Don’t underestimate just how huge a breath of fresh air it is when someone gives of themselves freely with no strings attached.

According to the Rule of Reciprocity, when we receive value from someone, we want to pay back that value—it’s intrinsic human nature. The important point is that we not only feel indebted to repay someone, we also want to outgive them. We’re motivated to outgive them because we want to wipe away any trace of indebtedness.

By not accepting donations, you can build up reciprocity that, in the long term, can come back in a much greater form than a small donation. If you have higher-end products and services in place, foregoing even hundreds of donations can be worth the tremendous amount of reciprocity that builds up to the point where one person decides to hire you for a large project. Depending on the client, a large project may be worth tens of thousands of dollars. A high-end product may be worth hundreds or even thousands of dollars. How many times would it take someone donating five or ten dollars to add up to the same amount? When you allow people to donate, you allow them to satiate the reciprocity at an incredibly undervalued amount. They’ll feel like they’ve paid you back and move on.
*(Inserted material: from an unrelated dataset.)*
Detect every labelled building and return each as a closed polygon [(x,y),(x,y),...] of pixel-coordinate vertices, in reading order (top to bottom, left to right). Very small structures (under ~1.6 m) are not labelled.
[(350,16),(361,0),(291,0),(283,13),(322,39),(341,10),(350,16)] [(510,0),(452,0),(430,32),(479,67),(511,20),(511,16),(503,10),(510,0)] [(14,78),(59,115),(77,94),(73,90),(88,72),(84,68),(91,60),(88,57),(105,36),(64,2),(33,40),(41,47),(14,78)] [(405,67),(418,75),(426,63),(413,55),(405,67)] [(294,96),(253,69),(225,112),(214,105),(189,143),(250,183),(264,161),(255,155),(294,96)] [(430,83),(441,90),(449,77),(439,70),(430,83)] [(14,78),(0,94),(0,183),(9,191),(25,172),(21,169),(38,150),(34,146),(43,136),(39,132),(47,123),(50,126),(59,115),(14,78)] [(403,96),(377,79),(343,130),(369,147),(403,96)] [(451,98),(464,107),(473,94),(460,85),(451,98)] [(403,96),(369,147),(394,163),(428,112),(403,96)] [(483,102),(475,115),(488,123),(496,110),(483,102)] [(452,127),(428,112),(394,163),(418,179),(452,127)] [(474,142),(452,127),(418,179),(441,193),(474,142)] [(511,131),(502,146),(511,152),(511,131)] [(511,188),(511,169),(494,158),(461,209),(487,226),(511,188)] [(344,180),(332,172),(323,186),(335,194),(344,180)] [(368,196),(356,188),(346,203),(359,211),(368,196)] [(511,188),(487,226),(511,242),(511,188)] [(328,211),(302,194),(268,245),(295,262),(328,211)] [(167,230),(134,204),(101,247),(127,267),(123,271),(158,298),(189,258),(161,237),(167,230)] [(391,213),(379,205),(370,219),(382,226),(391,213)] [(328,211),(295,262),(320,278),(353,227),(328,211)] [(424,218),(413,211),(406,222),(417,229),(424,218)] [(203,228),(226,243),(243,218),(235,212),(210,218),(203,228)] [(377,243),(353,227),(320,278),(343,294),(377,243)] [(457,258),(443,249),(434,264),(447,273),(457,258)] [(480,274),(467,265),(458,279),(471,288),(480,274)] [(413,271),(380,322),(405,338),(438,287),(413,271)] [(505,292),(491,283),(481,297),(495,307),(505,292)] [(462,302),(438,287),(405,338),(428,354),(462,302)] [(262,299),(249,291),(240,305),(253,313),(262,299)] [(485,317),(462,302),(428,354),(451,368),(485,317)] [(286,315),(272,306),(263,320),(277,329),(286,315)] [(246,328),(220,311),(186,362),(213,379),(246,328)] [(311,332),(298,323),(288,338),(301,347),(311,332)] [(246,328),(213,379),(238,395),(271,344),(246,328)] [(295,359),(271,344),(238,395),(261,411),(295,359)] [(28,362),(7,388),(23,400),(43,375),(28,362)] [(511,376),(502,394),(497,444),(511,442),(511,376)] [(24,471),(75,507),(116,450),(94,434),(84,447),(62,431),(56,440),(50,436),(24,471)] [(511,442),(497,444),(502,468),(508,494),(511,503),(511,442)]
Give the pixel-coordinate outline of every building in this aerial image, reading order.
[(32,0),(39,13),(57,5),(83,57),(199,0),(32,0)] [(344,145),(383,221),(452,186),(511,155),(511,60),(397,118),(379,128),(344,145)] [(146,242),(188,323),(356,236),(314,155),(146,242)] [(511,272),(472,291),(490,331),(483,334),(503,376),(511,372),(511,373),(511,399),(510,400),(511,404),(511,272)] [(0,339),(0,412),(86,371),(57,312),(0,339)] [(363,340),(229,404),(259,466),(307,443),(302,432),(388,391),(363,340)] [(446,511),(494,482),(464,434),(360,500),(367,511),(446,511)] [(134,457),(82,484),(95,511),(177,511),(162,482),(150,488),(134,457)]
But if you don’t allow people to donate when you do something for them, you’ll build up such a great desire in them to repay you that they’ll hardly be able to contain it. Even those who don’t pay you back in money will sing your praises to everyone they know.

Look at me: I still can’t stop talking about Daniel—and I don’t think I ever will!

Key Takeaways

  • The Rule of Reciprocity is a basic law of social psychology that says we pay back what we receive from others. In other words, if someone does you a favor, you’re likely to return the favor. If someone provides value to you, you’ll feel inclined to reciprocate.
  • You have only one chance to make a first impression. The first impression cements your intentions.
  • Your first impression should be an offer to help, provide value, or give. If you mess this up, you’re automatically labeled as a taker, and takers get ignored.
  • If you want to build a relationship with someone who’s an influencer, give them something of value—with no strings attached. Don’t give value and then ask. Just give.
  • Freely giving of yourself sounds strange coming from a business perspective, but it’s an investment in the long game.
  • Giving away your best 10 percent can be a great marketing strategy. You certainly can’t give everything away, but even something small will go a long way.
  • If you have ads or sponsors on your content, reciprocity between you and your audience ceases to exist.
  • What’s wrong with donations? Absolutely nothing. But it might be shortsighted to accept donations if you want to make money. By not accepting donations, you can build up reciprocity that, in the long term, can come back in a much greater form than a small donation.